Using the listing below, copy exactly each line from the one that has "di 19.800 € - Liguria" through the one that has "débarque à Lacanau"; omit the pictures.

* **Task material**:
┌──

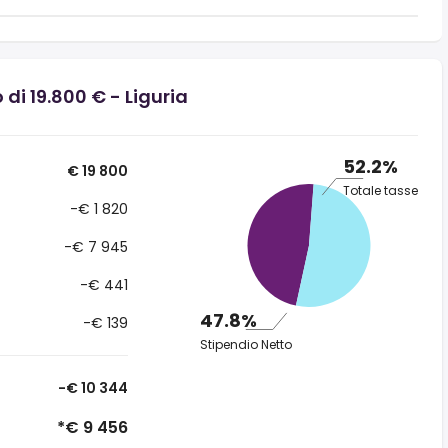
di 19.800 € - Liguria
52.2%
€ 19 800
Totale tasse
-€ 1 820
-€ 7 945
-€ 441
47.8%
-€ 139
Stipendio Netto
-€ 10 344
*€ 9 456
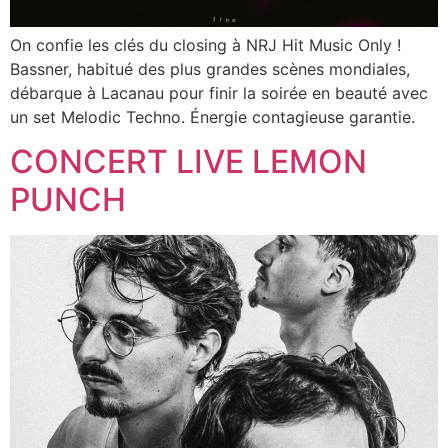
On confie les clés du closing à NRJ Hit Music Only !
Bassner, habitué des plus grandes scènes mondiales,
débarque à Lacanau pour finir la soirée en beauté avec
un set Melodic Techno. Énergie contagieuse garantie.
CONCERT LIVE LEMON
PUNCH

└──
┌──

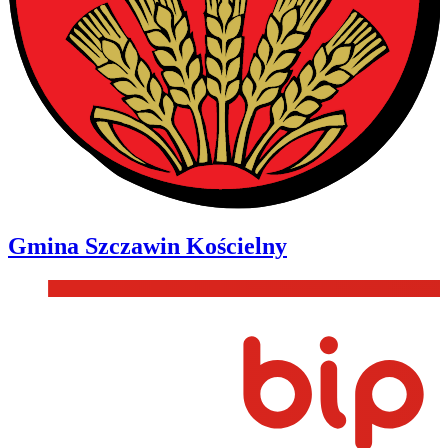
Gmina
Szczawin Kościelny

└──

* **Exercise answer**:
di 19.800 € - Liguria
52.2%
€ 19 800
Totale tasse
-€ 1 820
-€ 7 945
-€ 441
47.8%
-€ 139
Stipendio Netto
-€ 10 344
*€ 9 456
On confie les clés du closing à NRJ Hit Music Only !
Bassner, habitué des plus grandes scènes mondiales,
débarque à Lacanau pour finir la soirée en beauté avec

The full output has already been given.